Written instruction:
Edit the records below by replacing every occurrence of "NewBodyOperationType.REMOVE" with "NewBodyOperationType.ADD" and leaving everything else unchanged.

---------- Given records

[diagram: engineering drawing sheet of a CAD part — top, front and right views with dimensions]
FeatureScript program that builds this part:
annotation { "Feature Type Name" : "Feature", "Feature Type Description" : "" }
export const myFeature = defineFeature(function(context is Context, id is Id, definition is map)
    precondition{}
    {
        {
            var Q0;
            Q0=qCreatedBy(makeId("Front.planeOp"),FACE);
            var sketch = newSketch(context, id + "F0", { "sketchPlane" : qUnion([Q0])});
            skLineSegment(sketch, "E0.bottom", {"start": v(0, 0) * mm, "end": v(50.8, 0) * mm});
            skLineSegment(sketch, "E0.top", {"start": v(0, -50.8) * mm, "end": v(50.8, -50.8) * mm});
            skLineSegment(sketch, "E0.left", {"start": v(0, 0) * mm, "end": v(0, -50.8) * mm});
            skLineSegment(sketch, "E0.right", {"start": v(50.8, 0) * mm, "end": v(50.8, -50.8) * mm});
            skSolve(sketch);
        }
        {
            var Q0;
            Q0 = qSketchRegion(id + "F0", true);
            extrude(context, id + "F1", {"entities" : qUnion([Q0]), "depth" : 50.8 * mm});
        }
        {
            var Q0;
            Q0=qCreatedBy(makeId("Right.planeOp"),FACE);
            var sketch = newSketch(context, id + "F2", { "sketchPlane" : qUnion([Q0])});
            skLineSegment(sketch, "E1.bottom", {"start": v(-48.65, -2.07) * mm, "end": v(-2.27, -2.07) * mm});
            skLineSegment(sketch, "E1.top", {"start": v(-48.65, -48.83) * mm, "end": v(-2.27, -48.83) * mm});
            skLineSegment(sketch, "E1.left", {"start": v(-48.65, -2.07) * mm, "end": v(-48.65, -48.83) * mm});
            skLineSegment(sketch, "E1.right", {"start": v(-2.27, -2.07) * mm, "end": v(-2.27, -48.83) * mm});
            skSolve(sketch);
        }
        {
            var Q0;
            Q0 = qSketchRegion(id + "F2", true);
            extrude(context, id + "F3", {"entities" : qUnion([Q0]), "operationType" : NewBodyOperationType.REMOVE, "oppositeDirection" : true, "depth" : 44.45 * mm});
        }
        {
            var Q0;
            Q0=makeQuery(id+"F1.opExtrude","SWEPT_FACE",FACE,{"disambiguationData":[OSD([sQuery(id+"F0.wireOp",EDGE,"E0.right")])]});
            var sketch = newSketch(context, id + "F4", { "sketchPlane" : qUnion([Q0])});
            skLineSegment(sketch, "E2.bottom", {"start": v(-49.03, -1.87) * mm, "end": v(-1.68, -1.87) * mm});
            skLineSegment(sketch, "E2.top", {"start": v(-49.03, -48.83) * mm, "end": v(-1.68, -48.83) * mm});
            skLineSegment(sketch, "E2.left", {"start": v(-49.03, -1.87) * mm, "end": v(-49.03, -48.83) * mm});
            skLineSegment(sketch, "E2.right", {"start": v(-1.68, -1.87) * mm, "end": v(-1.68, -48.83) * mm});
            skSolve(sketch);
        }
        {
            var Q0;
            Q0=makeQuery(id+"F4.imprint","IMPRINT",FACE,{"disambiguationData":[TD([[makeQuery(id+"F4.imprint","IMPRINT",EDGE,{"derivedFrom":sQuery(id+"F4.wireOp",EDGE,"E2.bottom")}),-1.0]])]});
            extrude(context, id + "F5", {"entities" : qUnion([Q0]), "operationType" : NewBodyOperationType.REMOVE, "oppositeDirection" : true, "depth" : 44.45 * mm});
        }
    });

--------------------

Expected answer:
[diagram: engineering drawing sheet of a CAD part — top, front and right views with dimensions]
FeatureScript program that builds this part:
annotation { "Feature Type Name" : "Feature", "Feature Type Description" : "" }
export const myFeature = defineFeature(function(context is Context, id is Id, definition is map)
    precondition{}
    {
        {
            var Q0;
            Q0=qCreatedBy(makeId("Front.planeOp"),FACE);
            var sketch = newSketch(context, id + "F0", { "sketchPlane" : qUnion([Q0])});
            skLineSegment(sketch, "E0.bottom", {"start": v(0, 0) * mm, "end": v(50.8, 0) * mm});
            skLineSegment(sketch, "E0.top", {"start": v(0, -50.8) * mm, "end": v(50.8, -50.8) * mm});
            skLineSegment(sketch, "E0.left", {"start": v(0, 0) * mm, "end": v(0, -50.8) * mm});
            skLineSegment(sketch, "E0.right", {"start": v(50.8, 0) * mm, "end": v(50.8, -50.8) * mm});
            skSolve(sketch);
        }
        {
            var Q0;
            Q0 = qSketchRegion(id + "F0", true);
            extrude(context, id + "F1", {"entities" : qUnion([Q0]), "depth" : 50.8 * mm});
        }
        {
            var Q0;
            Q0=qCreatedBy(makeId("Right.planeOp"),FACE);
            var sketch = newSketch(context, id + "F2", { "sketchPlane" : qUnion([Q0])});
            skLineSegment(sketch, "E1.bottom", {"start": v(-48.65, -2.07) * mm, "end": v(-2.27, -2.07) * mm});
            skLineSegment(sketch, "E1.top", {"start": v(-48.65, -48.83) * mm, "end": v(-2.27, -48.83) * mm});
            skLineSegment(sketch, "E1.left", {"start": v(-48.65, -2.07) * mm, "end": v(-48.65, -48.83) * mm});
            skLineSegment(sketch, "E1.right", {"start": v(-2.27, -2.07) * mm, "end": v(-2.27, -48.83) * mm});
            skSolve(sketch);
        }
        {
            var Q0;
            Q0 = qSketchRegion(id + "F2", true);
            extrude(context, id + "F3", {"entities" : qUnion([Q0]), "operationType" : NewBodyOperationType.ADD, "oppositeDirection" : true, "depth" : 44.45 * mm});
        }
        {
            var Q0;
            Q0=makeQuery(id+"F1.opExtrude","SWEPT_FACE",FACE,{"disambiguationData":[OSD([sQuery(id+"F0.wireOp",EDGE,"E0.right")])]});
            var sketch = newSketch(context, id + "F4", { "sketchPlane" : qUnion([Q0])});
            skLineSegment(sketch, "E2.bottom", {"start": v(-49.03, -1.87) * mm, "end": v(-1.68, -1.87) * mm});
            skLineSegment(sketch, "E2.top", {"start": v(-49.03, -48.83) * mm, "end": v(-1.68, -48.83) * mm});
            skLineSegment(sketch, "E2.left", {"start": v(-49.03, -1.87) * mm, "end": v(-49.03, -48.83) * mm});
            skLineSegment(sketch, "E2.right", {"start": v(-1.68, -1.87) * mm, "end": v(-1.68, -48.83) * mm});
            skSolve(sketch);
        }
        {
            var Q0;
            Q0=makeQuery(id+"F4.imprint","IMPRINT",FACE,{"disambiguationData":[TD([[makeQuery(id+"F4.imprint","IMPRINT",EDGE,{"derivedFrom":sQuery(id+"F4.wireOp",EDGE,"E2.bottom")}),-1.0]])]});
            extrude(context, id + "F5", {"entities" : qUnion([Q0]), "operationType" : NewBodyOperationType.ADD, "oppositeDirection" : true, "depth" : 44.45 * mm});
        }
    });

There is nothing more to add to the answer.